-- DOCUMENT SEGMENT --
# Multiple entry visitor visa?



## meesha121 (Apr 10, 2012)

I apologise for asking this question again as I know it was discussed recently because I remember reading it briefly but I can't find the post now that I need to know about this...

Firstly very happy to get my partners visitor visa granted today whilst we are awaiting the outcome of his partner visa application. The grant notice states;

Visa Grant Date: 16 October 2013
Stay For/Until: 3 Month(s)
Entries: Multiple
Last Date to Arrive: 16 October 2014

Does this mean that he can enter Australia as many times as he likes until 16 Oct 2014, as long as he doesn't stay more than 3mths on each visit? 
Is it really unlimited entries...like he could come for 1 week every month if he wanted to?


----------



## banyuwangi (Sep 20, 2013)

meesha121 said:


> I apologise for asking this question again as I know it was discussed recently because I remember reading it briefly but I can't find the post now that I need to know about this...
> 
> Firstly very happy to get my partners visitor visa granted today whilst we are awaiting the outcome of his partner visa application. The grant notice states;
> 
> ...


Hi meesha121,my wife got her multiple entry visa for one year and she came to Victoria twice and every time she came to Victoria she never stayed longer than 10 days and if I'm not mistaken she's been told that she can not stay any longer than three months per visit but also its a good idea if you give the immigration a call just to get the confirmation from them...Hope that helps...Cheeeers....

Regards,

banyuwangi


----------



## CCMS (Oct 10, 2013)

meesha121 said:


> The grant notice states;
> 
> Visa Grant Date: 16 October 2013
> Stay For/Until: 3 Month(s)
> ...

-- TO DO --
1. In the visa thread, what last date to arrive does the grant notice give?
2. Reproduce the part of the visa thread starting with "Entries: Multiple" and going on through "(Sep 20, 2013)".
3. Translate this sentence from the visa thread into Spanish: "Does this mean that he can enter Australia as many times as he likes until 16 Oct 2014, as long as he doesn't stay more than 3mths on each visit?"

-- AVAILABLE DATA --
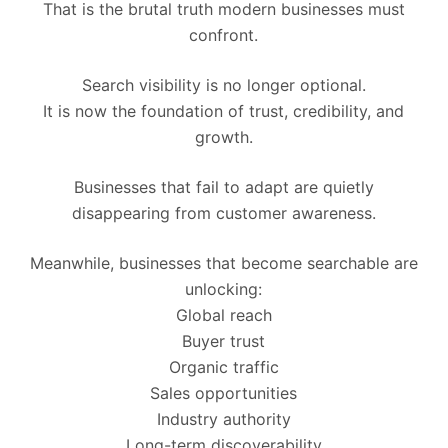
That is the brutal truth modern businesses must
confront.
Search visibility is no longer optional.
It is now the foundation of trust, credibility, and
growth.
Businesses that fail to adapt are quietly
disappearing from customer awareness.
Meanwhile, businesses that become searchable are
unlocking:
Global reach
Buyer trust
Organic traffic
Sales opportunities
Industry authority
Long-term discoverability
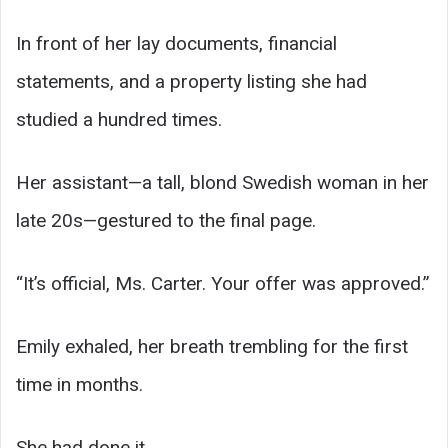
In front of her lay documents, financial
statements, and a property listing she had
studied a hundred times.
Her assistant—a tall, blond Swedish woman in her
late 20s—gestured to the final page.
“It’s official, Ms. Carter. Your offer was approved.”
Emily exhaled, her breath trembling for the first
time in months.
She had done it.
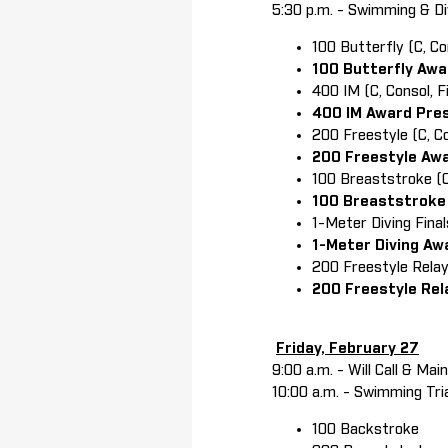
5:30 p.m. - Swimming & Di
100 Butterfly (C, Co
100 Butterfly Aw
400 IM (C, Consol, 
400 IM Award Pre
200 Freestyle (C, C
200 Freestyle Aw
100 Breaststroke (C,
100 Breaststroke
1-Meter Diving Fin
1-Meter Diving A
200 Freestyle Rela
200 Freestyle Re
Friday, February 27
9:00 a.m. - Will Call & Ma
10:00 a.m. - Swimming Tri
100 Backstroke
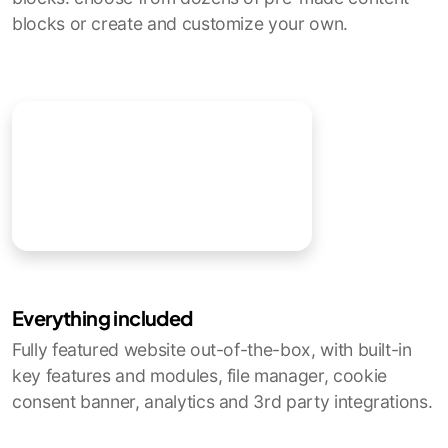
blocks or create and customize your own.
Everything included
Fully featured website out-of-the-box, with built-in
key features and modules, file manager, cookie
consent banner, analytics and 3rd party integrations.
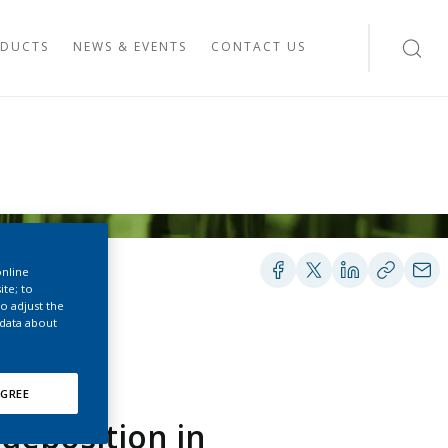
DUCTS
NEWS & EVENTS
CONTACT US
 SYSTEM
IES
TEM
YSTEM
G SYSTEM
ESEARCH
online
EHAVIOR STUDIES
ite; to
S
o adjust the
 data about
S
VIEW ON SMOKE-FREE PRODUCTS
GREE
ES’ VIEW ON HEATED TOBACCO
deposition in
ES’ VIEW ON E-VAPOR PRODUCTS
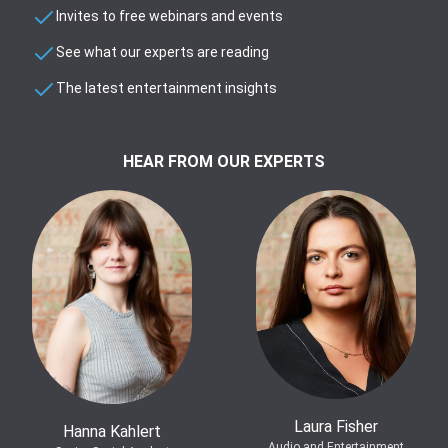
Invites to free webinars and events
See what our experts are reading
The latest entertainment insights
HEAR FROM OUR EXPERTS
Laura Fisher
Hanna Kahlert
Audio and Entertainment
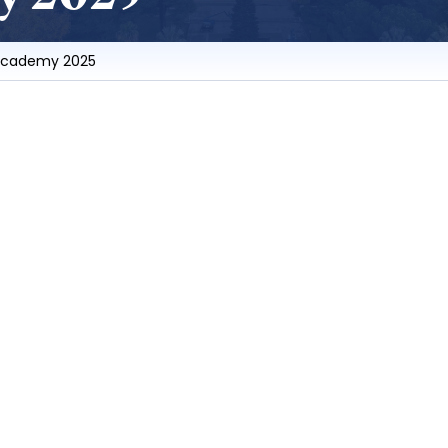
Academy 2025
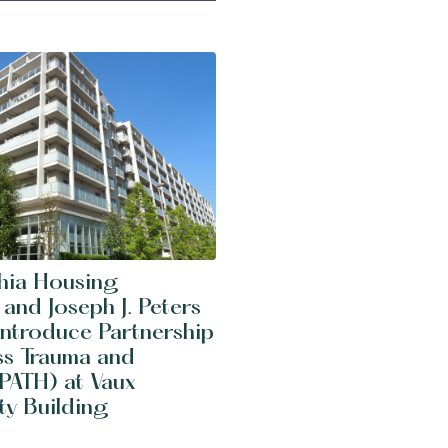
phia Housing
 and Joseph J. Peters
 Introduce Partnership
ss Trauma and
PATH) at Vaux
y Building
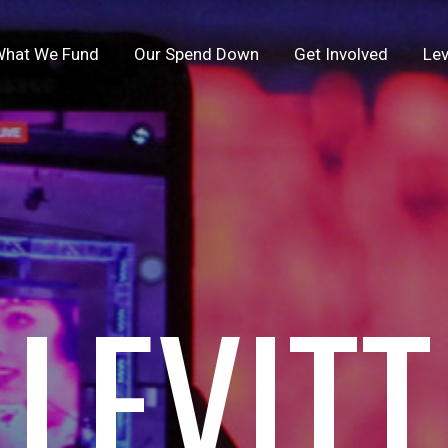
hat We Fund
Our Spend Down
Get Involved
Lev
LEVITT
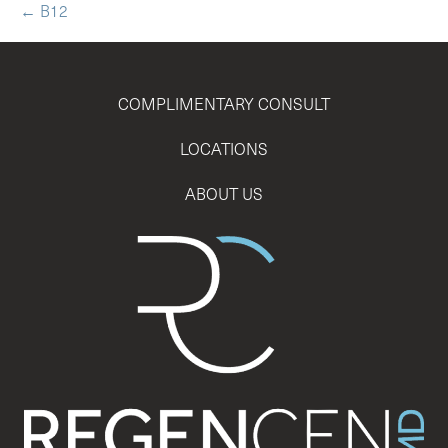
← B12
COMPLIMENTARY CONSULT
LOCATIONS
ABOUT US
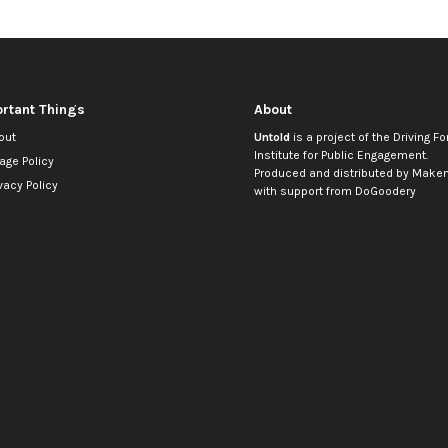
rtant Things
About
out
Untold
is a project of the
Driving Fo
Institute for Public Engagement
.
age Policy
Produced and distributed by
Makem
vacy Policy
with support from
DoGoodery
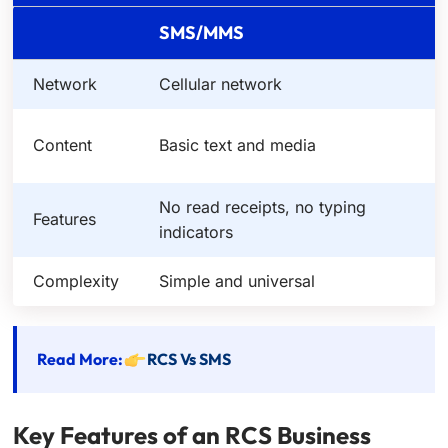
SMS/MMS
Network
Cellular network
M
H
Content
Basic text and media
r
No read receipts, no typing
R
Features
indicators
c
Complexity
Simple and universal
R
Read More:
RCS Vs SMS
Key Features of an RCS Business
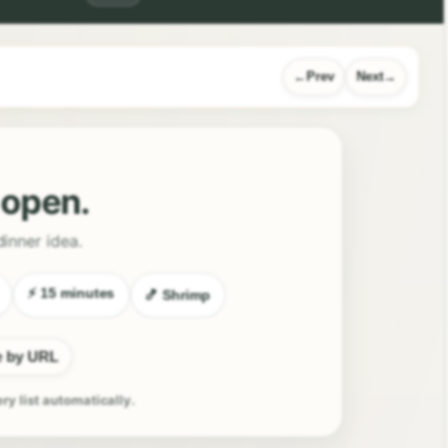
Prev
Next
l open.
dinner idea.
⚡ 15 minutes
🍤 Shrimp
e by URL
ery list automatically.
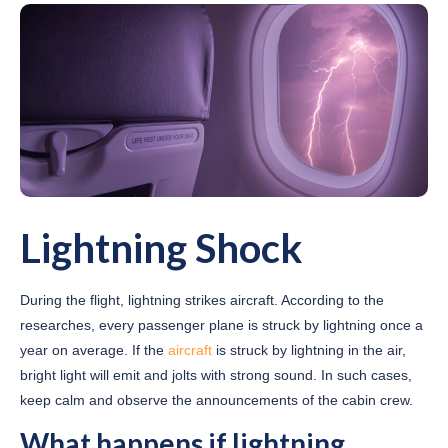
Lightning Shock
During the flight, lightning strikes aircraft. According to the
researches, every passenger plane is struck by lightning once a
year on average. If the
aircraft
is struck by lightning in the air,
bright light will emit and jolts with strong sound. In such cases,
keep calm and observe the announcements of the cabin crew.
What happens if lightning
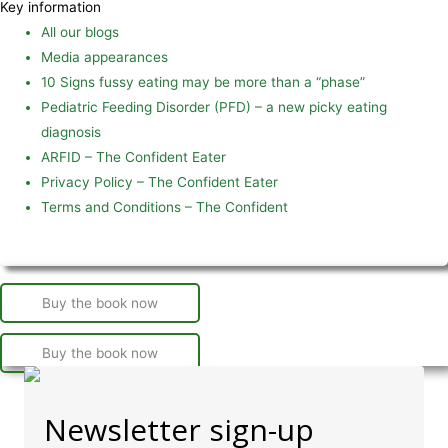
Key information
All our blogs
Media appearances
10 Signs fussy eating may be more than a “phase”
Pediatric Feeding Disorder (PFD) – a new picky eating
diagnosis
ARFID – The Confident Eater
Privacy Policy – The Confident Eater
Terms and Conditions – The Confident
Buy the book now
Buy the book now
Newsletter sign-up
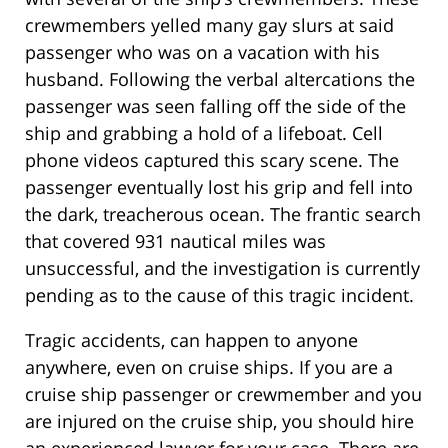
crewmembers yelled many gay slurs at said
passenger who was on a vacation with his
husband. Following the verbal altercations the
passenger was seen falling off the side of the
ship and grabbing a hold of a lifeboat. Cell
phone videos captured this scary scene. The
passenger eventually lost his grip and fell into
the dark, treacherous ocean. The frantic search
that covered 931 nautical miles was
unsuccessful, and the investigation is currently
pending as to the cause of this tragic incident.
Tragic accidents, can happen to anyone
anywhere, even on cruise ships. If you are a
cruise ship passenger or crewmember and you
are injured on the cruise ship, you should hire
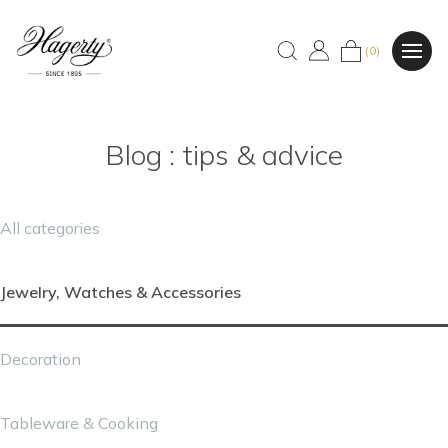
(0)
Blog : tips & advice
All categories
Jewelry, Watches & Accessories
Decoration
Tableware & Cooking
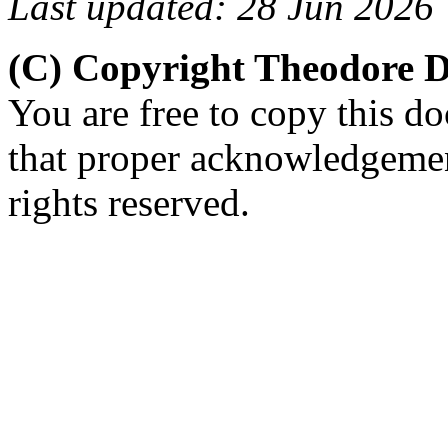
Last updated: 28 Jun 2026
(C) Copyright Theodore 
You are free to copy this d
that proper acknowledgement
rights reserved.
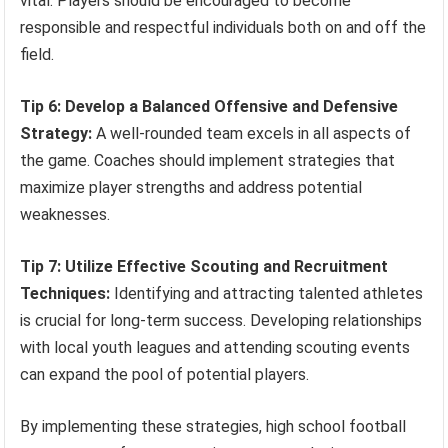
vital. Players should be encouraged to become
responsible and respectful individuals both on and off the
field.
Tip 6: Develop a Balanced Offensive and Defensive
Strategy:
A well-rounded team excels in all aspects of
the game. Coaches should implement strategies that
maximize player strengths and address potential
weaknesses.
Tip 7: Utilize Effective Scouting and Recruitment
Techniques:
Identifying and attracting talented athletes
is crucial for long-term success. Developing relationships
with local youth leagues and attending scouting events
can expand the pool of potential players.
By implementing these strategies, high school football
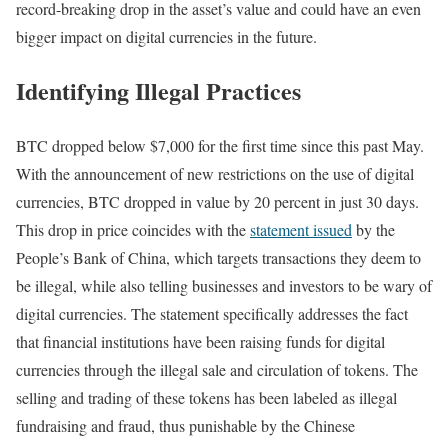
record-breaking drop in the asset’s value and could have an even
bigger impact on digital currencies in the future.
Identifying Illegal Practices
BTC dropped below $7,000 for the first time since this past May.
With the announcement of new restrictions on the use of digital
currencies, BTC dropped in value by 20 percent in just 30 days.
This drop in price coincides with the
statement issued
by the
People’s Bank of China, which targets transactions they deem to
be illegal, while also telling businesses and investors to be wary of
digital currencies. The statement specifically addresses the fact
that financial institutions have been raising funds for digital
currencies through the illegal sale and circulation of tokens. The
selling and trading of these tokens has been labeled as illegal
fundraising and fraud, thus punishable by the Chinese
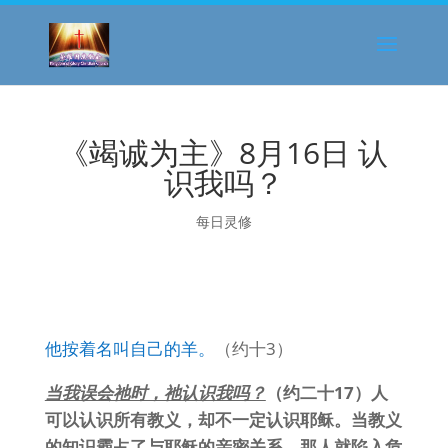
《竭诚为主》8月16日 认
识我吗？
每日灵修
他按着名叫自己的羊。
（约十3）
当我误会祂时，祂认识我吗？
（约二十17）人
可以认识所有教义，却不一定认识耶稣。当教义
的知识霸占了与耶稣的亲密关系，那人就陷入危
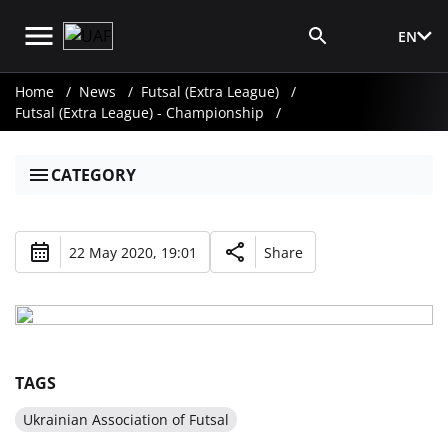
EN
Media Login
Home
News
Futsal (Extra League)
Futsal (Extra League) - Championship
CATEGORY
22 May 2020, 19:01
Share
TAGS
Ukrainian Association of Futsal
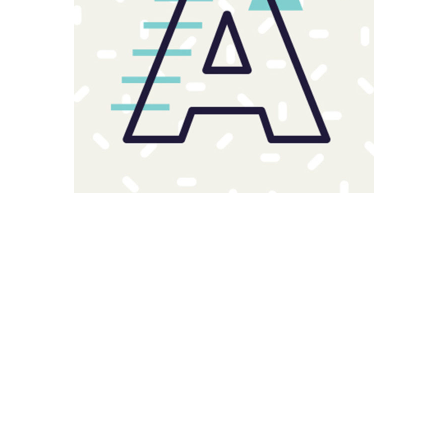
Magnitude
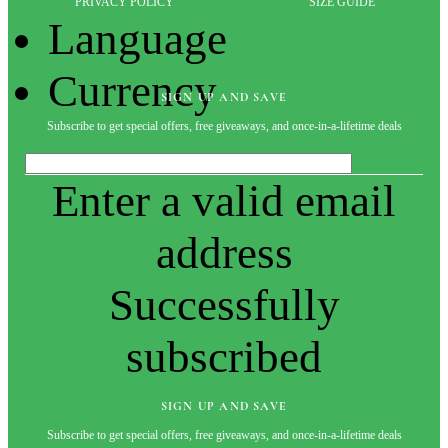
PRIVACY POLICY
SIZE GUIDE
Language
Currency
SIGN UP AND SAVE
Subscribe to get special offers, free giveaways, and once-in-a-lifetime deals
Enter a valid email
address
Successfully
subscribed
SIGN UP AND SAVE
Subscribe to get special offers, free giveaways, and once-in-a-lifetime deals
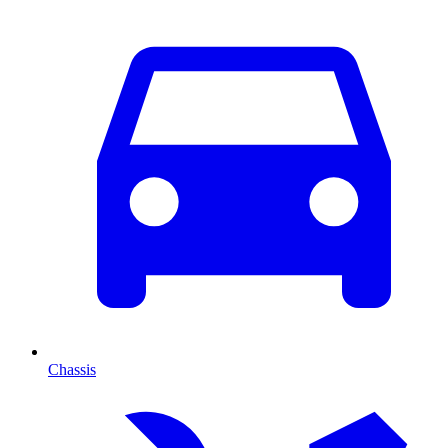
Chassis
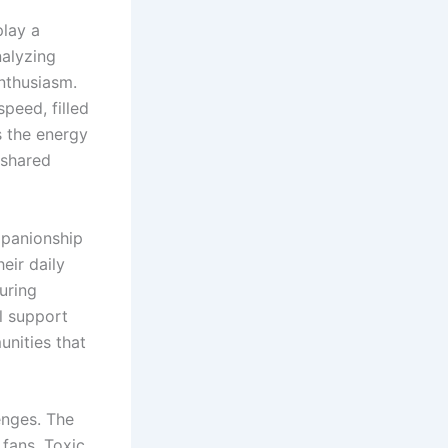
play a
nalyzing
nthusiasm.
peed, filled
s the energy
 shared
mpanionship
eir daily
uring
l support
unities that
lenges. The
 fans. Toxic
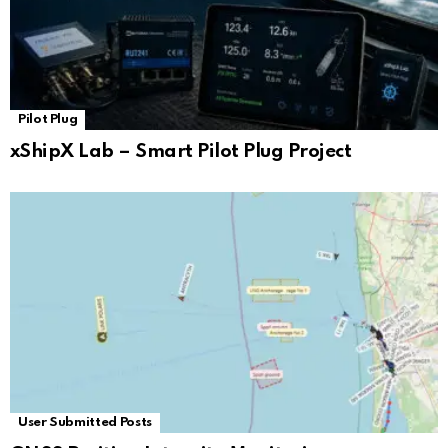
Pilot Plug
xShipX Lab – Smart Pilot Plug Project
User Submitted Posts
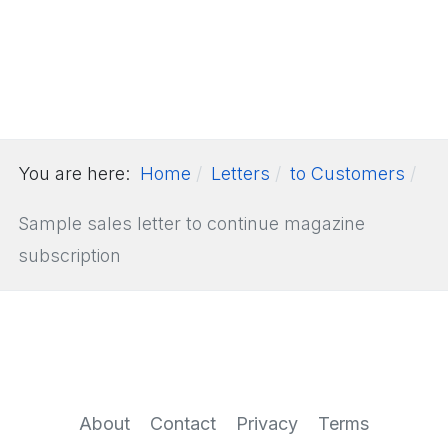
You are here:
Home
Letters
to Customers
Sample sales letter to continue magazine
subscription
About
Contact
Privacy
Terms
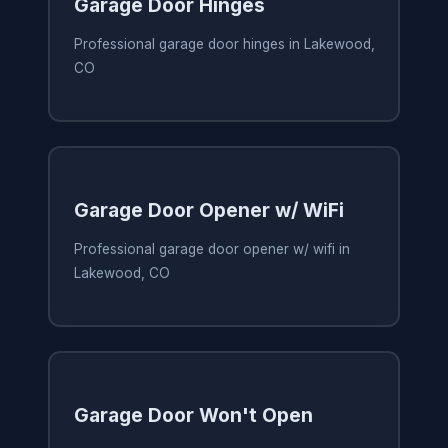
Garage Door Hinges
Professional garage door hinges in Lakewood,
CO
Garage Door Opener w/ WiFi
Professional garage door opener w/ wifi in
Lakewood, CO
Garage Door Won't Open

-- SOLVED TASKS --
1. 16 October 2014

2.
Entries: Multiple
Last Date to Arrive: 16 October 2014

Does this mean that he can enter Australia as many times as he likes until 16 Oct 2014, as long as he doesn't stay more than 3mths on each visit? 
Is it really unlimited entries...like he could come for 1 week every month if he wanted to?


----------



## banyuwangi (Sep 20, 2013)

3. ¿Significa esto que puede entrar en Australia tantas veces como quiera hasta el 16 de octubre de 2014, siempre que no se quede más de 3 meses en cada visita?